On the rise of digital journalism, George observes that “the internet is the most open information and communication technology ever. The bad news is that it is also open to anti-democratic forces; the good news is that they can't completely colonise it. So it’s a competition. And of course the offline balance of power has a huge influence. That’s where the main battles for the future of the internet have to take place, not in cyberspace.”

Which of the examples of ‘hate spin’ covered in his book does he find the most worrying? “Hate spin can produce extreme results, even genocide, in places like Myanmar where human rights and the rule of law are not well developed. Hate spin in Western democracies has less extreme direct effects — discrimination and isolated hate crimes — but it’s worrying too, because it diminishes liberal democracy in the eyes of the world. Especially when the victims are Muslims, that feeds into anti-Western hate elsewhere, which is of course very destabilising.”

His former colleagues at NTU, he says, “remain good friends. As for the administration, I suppose it just wasn’t a good fit. University leaders told me I did not have a future at NTU because I posed a ‘reputational risk’. Fortunately, other universities have different ideas about whom they need to impress and how, so I was able to continue my academic career — just not in my homeland.”

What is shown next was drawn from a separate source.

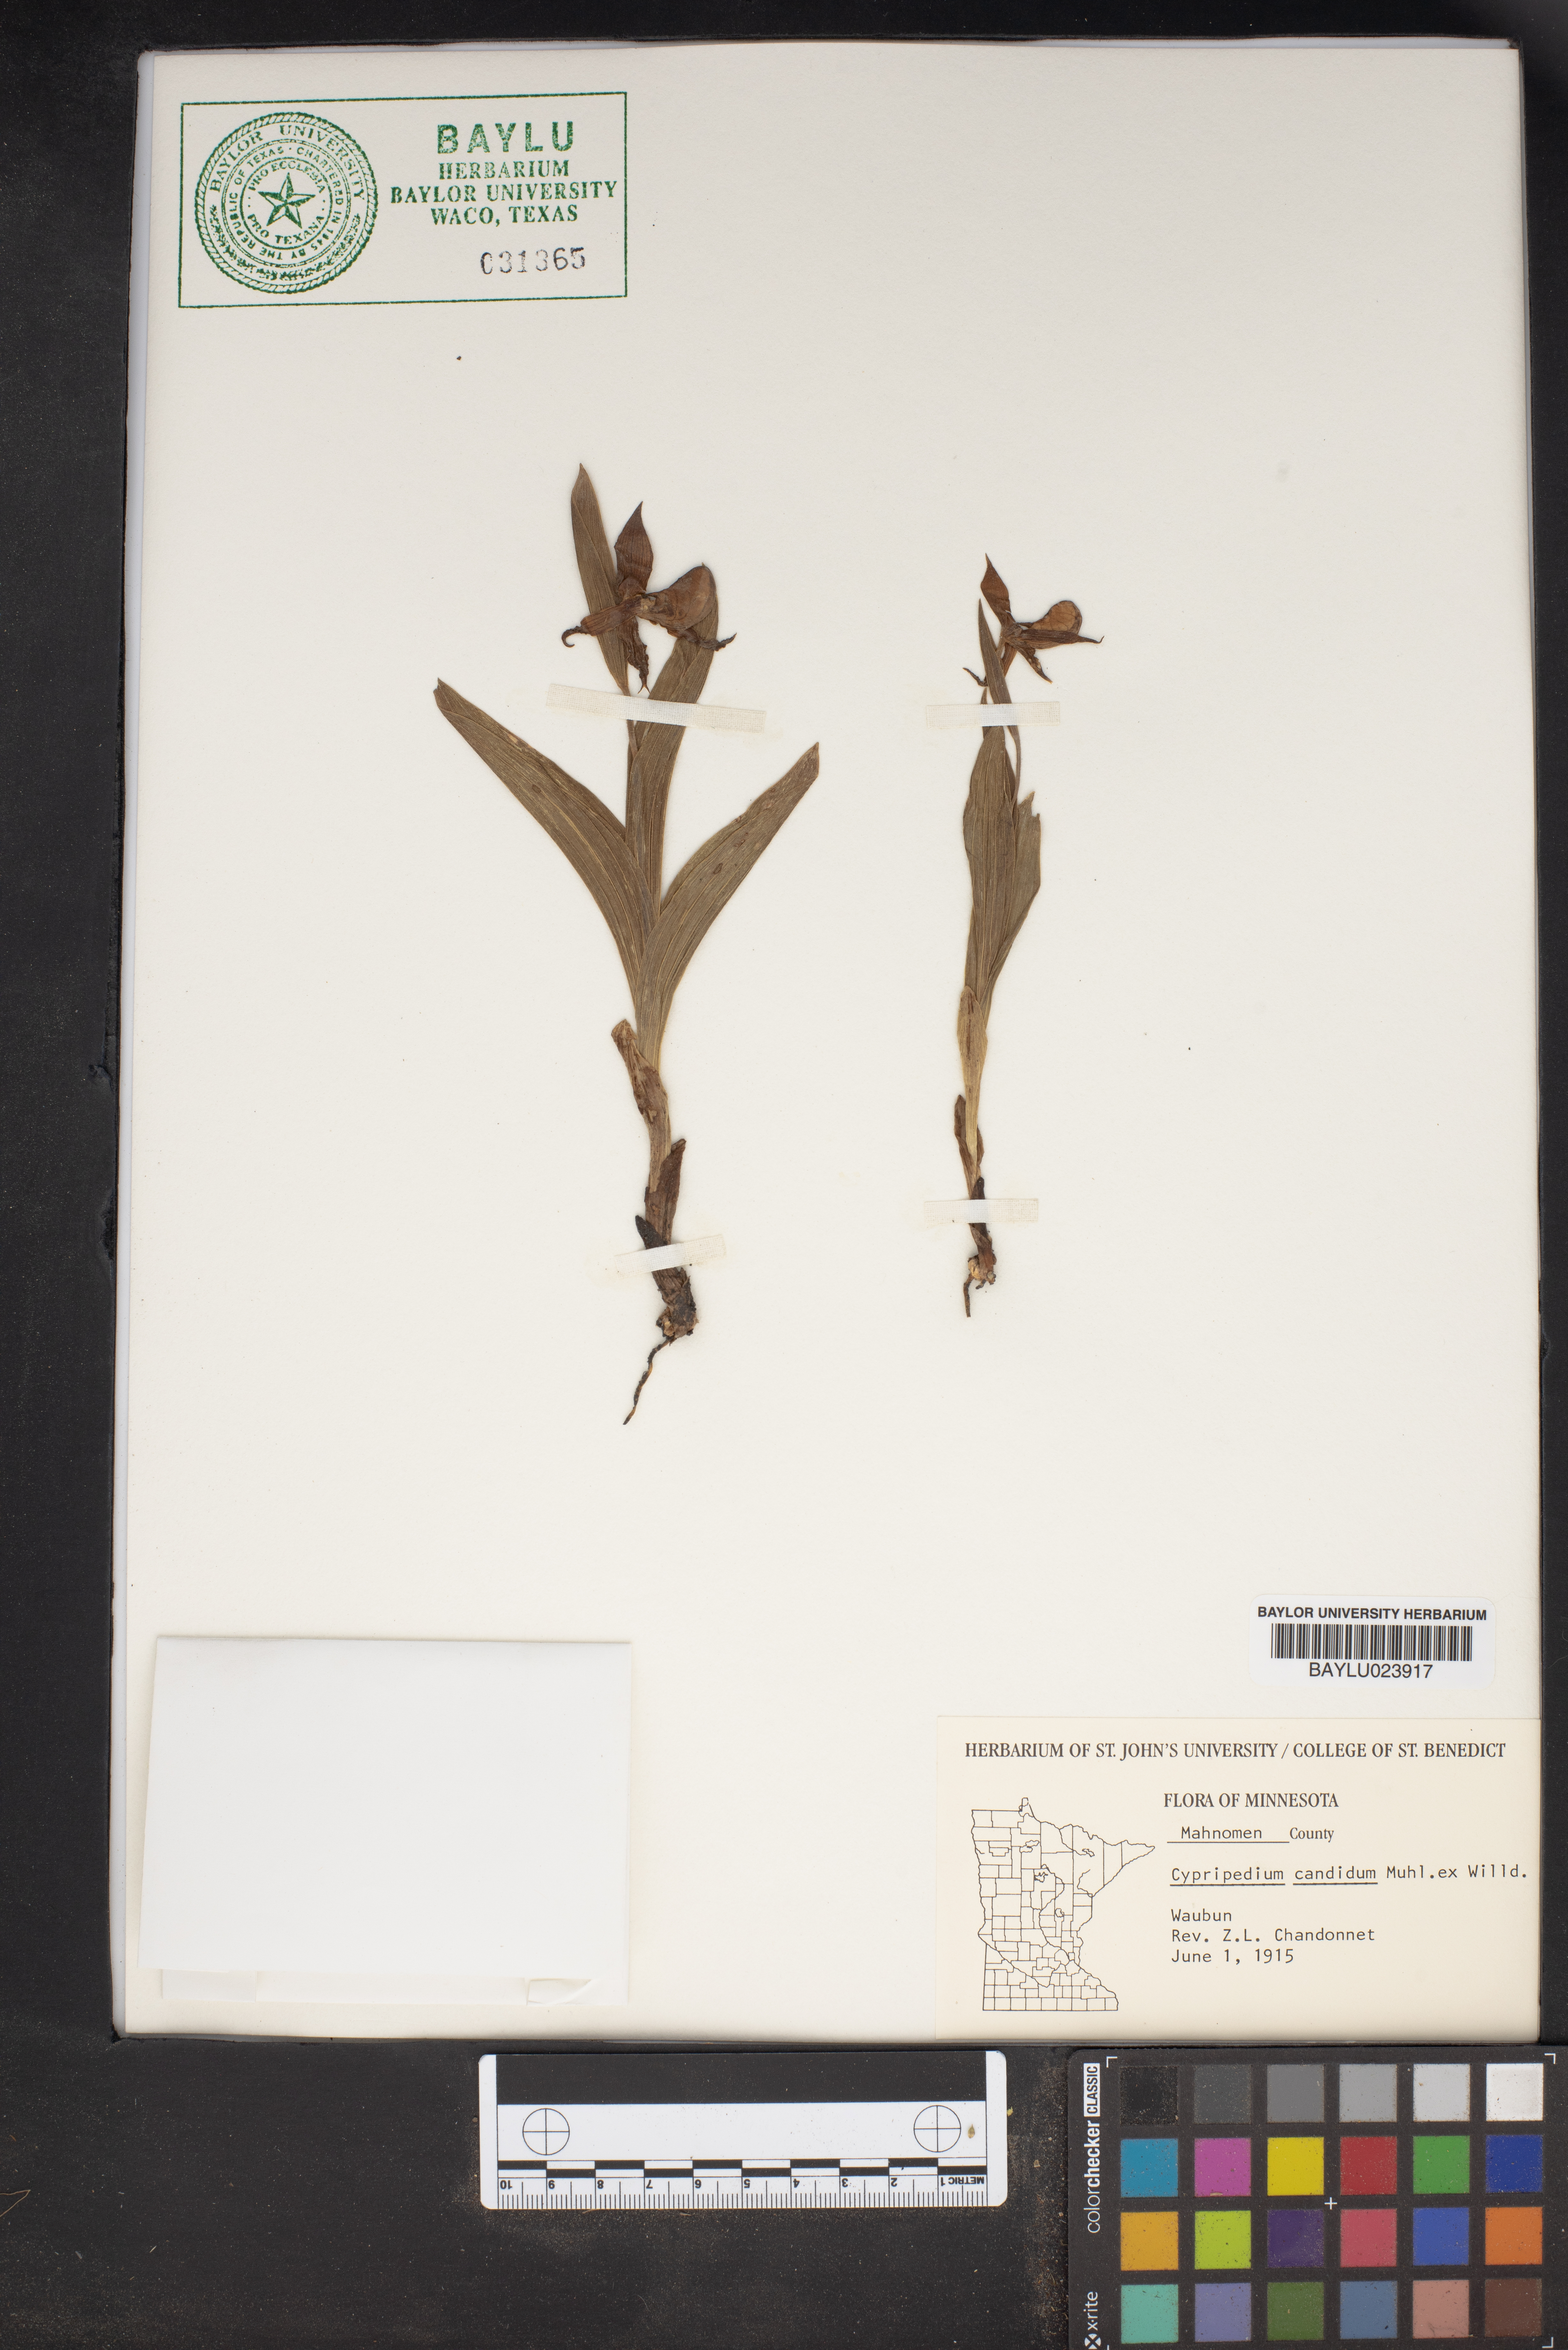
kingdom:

Although his new institution, HKBU, “doesn't pretend to be a top-tier research university”, he has been “pleasantly surprised at how much support, in time and funding, there is for research. I'd probably still be working on my book without that institutional support.” 

Asked whether his current students are optimistic or cynical, George says: “My Hongkonger students are in the Umbrella Movement generation. They have reason to be upset, because the city’s government has failed them, especially in providing affordable housing.”

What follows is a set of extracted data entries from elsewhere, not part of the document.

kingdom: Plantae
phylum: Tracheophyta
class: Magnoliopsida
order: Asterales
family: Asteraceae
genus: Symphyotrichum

What gives him hope? “Martin Luther King said that the arc of the moral universe is long but it bends towards justice. I believe that — that those of us arguing for human rights are on the right side of history. But then again, if we don’t fix climate change, we will see dislocation, destruction and war on a scale like never before; so who knows.”

What gives him hope?

“Martin Luther King said that the arc of the moral universe is long but it bends towards justice. I believe that – that those of us arguing for human rights are on the right side of history. But then again, if we don’t fix climate change, we will see dislocation, destruction and war on a scale like never before; so who knows.”